Exercise instructions: Set down every line of the items below verbatim, omitting the pictures.

Recorded data
start

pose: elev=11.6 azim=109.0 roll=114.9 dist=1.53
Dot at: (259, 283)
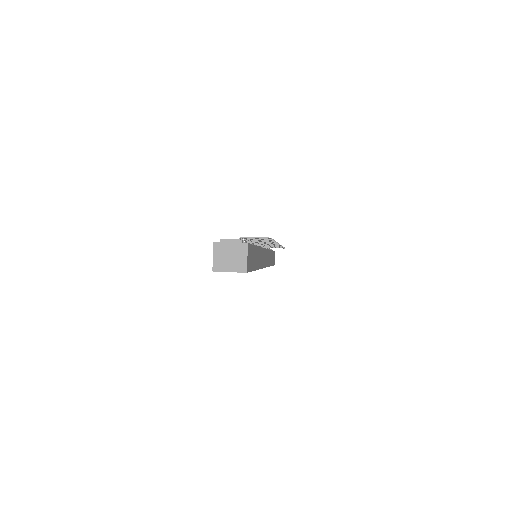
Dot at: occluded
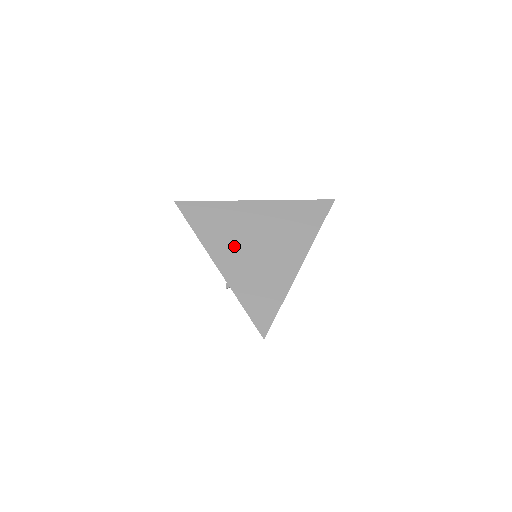
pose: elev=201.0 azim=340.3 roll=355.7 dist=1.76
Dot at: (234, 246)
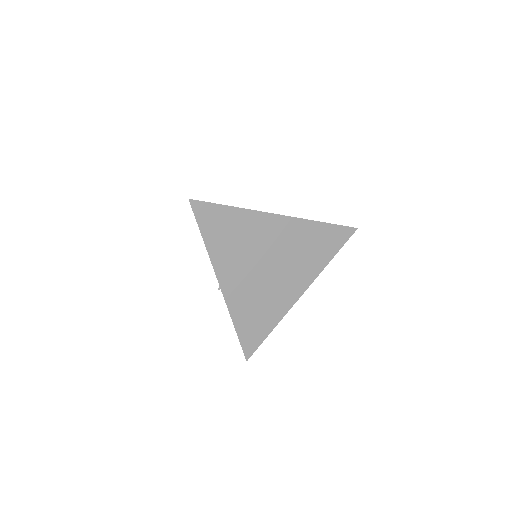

end

Task response:
pose: elev=11.6 azim=109.0 roll=114.9 dist=1.53
Dot at: (259, 283)
Dot at: occluded
pose: elev=201.0 azim=340.3 roll=355.7 dist=1.76
Dot at: (234, 246)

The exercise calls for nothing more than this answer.